> What the task asks: Below are the entries. Print only the lines starting at the one with "right elbow: (198, 413)" and ending at the one with "right wrist: (199, 388)", exactly, with no pictures.

> Information given:
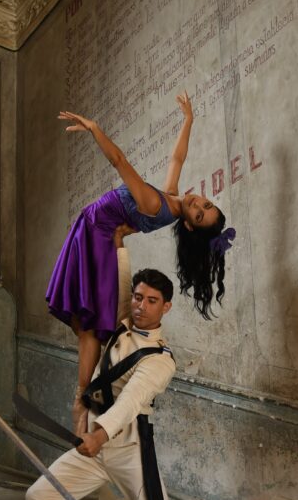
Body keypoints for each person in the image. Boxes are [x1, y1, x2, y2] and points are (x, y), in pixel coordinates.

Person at [3, 266, 207, 500]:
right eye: (138, 297)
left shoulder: (161, 360)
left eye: (152, 301)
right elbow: (118, 269)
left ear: (167, 307)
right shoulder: (120, 323)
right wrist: (117, 239)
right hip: (94, 447)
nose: (142, 305)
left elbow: (130, 402)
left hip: (129, 447)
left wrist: (98, 434)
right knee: (38, 497)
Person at [46, 93, 234, 435]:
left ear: (189, 225)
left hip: (96, 234)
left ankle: (81, 401)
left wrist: (95, 129)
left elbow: (119, 161)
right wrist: (189, 121)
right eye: (205, 204)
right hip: (94, 231)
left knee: (89, 324)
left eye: (199, 212)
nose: (198, 203)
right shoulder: (171, 199)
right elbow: (177, 157)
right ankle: (89, 395)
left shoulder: (154, 204)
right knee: (85, 322)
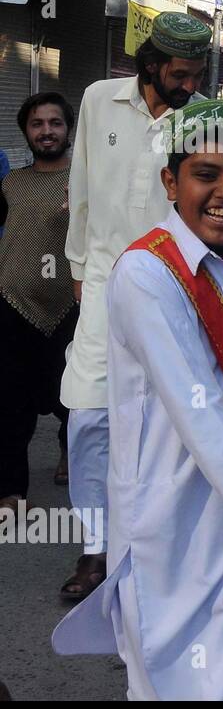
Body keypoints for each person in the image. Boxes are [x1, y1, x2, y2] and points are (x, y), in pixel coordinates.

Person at [51, 100, 223, 700]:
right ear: (170, 181)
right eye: (206, 174)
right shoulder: (146, 274)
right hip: (176, 533)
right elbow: (198, 413)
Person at [60, 11, 211, 601]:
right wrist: (76, 269)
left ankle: (152, 548)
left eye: (198, 75)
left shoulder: (200, 119)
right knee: (89, 413)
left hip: (172, 285)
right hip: (101, 280)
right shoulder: (99, 99)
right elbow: (82, 185)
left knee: (169, 418)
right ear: (151, 65)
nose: (190, 86)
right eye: (181, 74)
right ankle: (95, 549)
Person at [0, 94, 78, 512]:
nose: (46, 131)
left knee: (73, 399)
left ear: (68, 129)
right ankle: (11, 490)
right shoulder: (10, 184)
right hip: (12, 307)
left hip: (73, 306)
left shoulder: (84, 182)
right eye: (36, 124)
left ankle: (71, 456)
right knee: (10, 402)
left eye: (55, 123)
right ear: (26, 131)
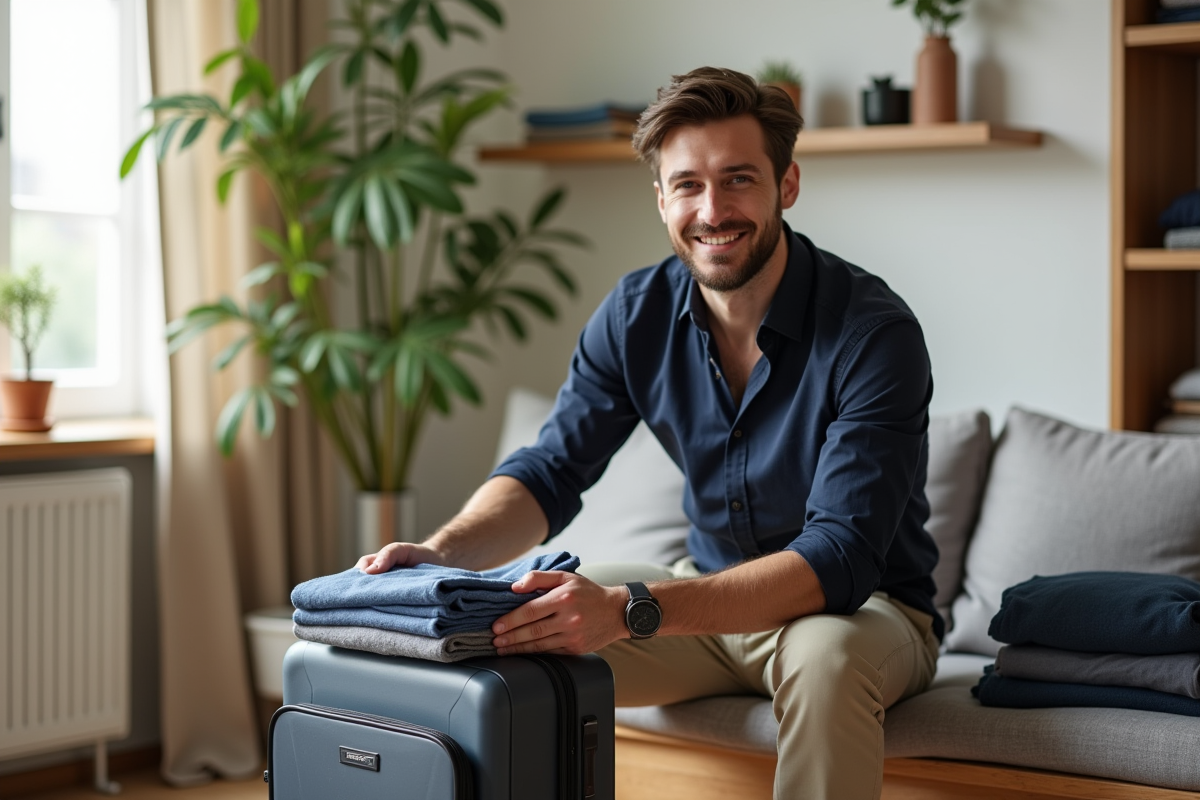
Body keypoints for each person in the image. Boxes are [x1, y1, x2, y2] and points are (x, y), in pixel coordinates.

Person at [356, 66, 942, 800]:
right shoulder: (635, 314)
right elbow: (551, 470)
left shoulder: (873, 333)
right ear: (662, 198)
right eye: (688, 184)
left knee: (826, 662)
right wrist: (440, 554)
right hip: (704, 598)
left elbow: (837, 558)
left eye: (738, 180)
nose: (713, 210)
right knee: (503, 626)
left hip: (859, 611)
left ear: (787, 184)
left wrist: (630, 608)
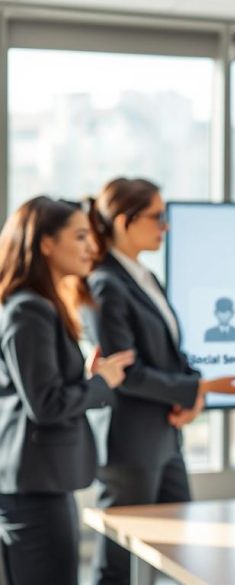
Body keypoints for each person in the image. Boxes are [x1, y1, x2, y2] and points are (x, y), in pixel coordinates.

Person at [83, 177, 235, 585]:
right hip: (129, 446)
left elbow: (170, 353)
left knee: (178, 551)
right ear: (125, 221)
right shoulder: (104, 284)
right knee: (118, 564)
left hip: (164, 436)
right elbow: (126, 373)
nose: (166, 226)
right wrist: (199, 388)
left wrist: (193, 392)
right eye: (158, 216)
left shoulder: (144, 276)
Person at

> Task solution:
right elbow: (198, 413)
Person at [60, 11, 211, 601]:
right wrist: (76, 269)
left ankle: (152, 548)
left eye: (198, 75)
left shoulder: (200, 119)
right knee: (89, 413)
left hip: (172, 285)
right hip: (101, 280)
right shoulder: (99, 99)
right elbow: (82, 185)
left knee: (169, 418)
right ear: (151, 65)
nose: (190, 86)
right eye: (181, 74)
right ankle: (95, 549)
Person at [0, 94, 78, 512]:
nose: (46, 131)
left knee: (73, 399)
left ear: (68, 129)
right ankle: (11, 490)
right shoulder: (10, 184)
right hip: (12, 307)
left hip: (73, 306)
left shoulder: (84, 182)
right eye: (36, 124)
left ankle: (71, 456)
right knee: (10, 402)
left eye: (55, 123)
right ear: (26, 131)
Body keypoints for each person in the image. Boxes are [x1, y1, x2, y2] and points are (x, y), in pixel coordinates.

Person at [356, 66, 942, 800]:
right shoulder: (635, 314)
right elbow: (551, 470)
left shoulder: (873, 333)
right ear: (662, 198)
right eye: (688, 184)
left knee: (826, 662)
right wrist: (440, 554)
right hip: (704, 598)
left elbow: (837, 558)
left eye: (738, 180)
nose: (713, 210)
right knee: (503, 626)
left hip: (859, 611)
left ear: (787, 184)
left wrist: (630, 608)
Body keypoints for each person in the image. Boxes are [x1, y1, x2, y2] and points are (x, y), in pixel coordinates.

Person at [83, 177, 235, 585]:
right hip: (129, 446)
left elbow: (170, 353)
left knee: (178, 551)
right ear: (125, 221)
right shoulder: (104, 284)
right knee: (118, 564)
left hip: (164, 436)
right elbow: (126, 373)
nose: (166, 226)
right wrist: (199, 388)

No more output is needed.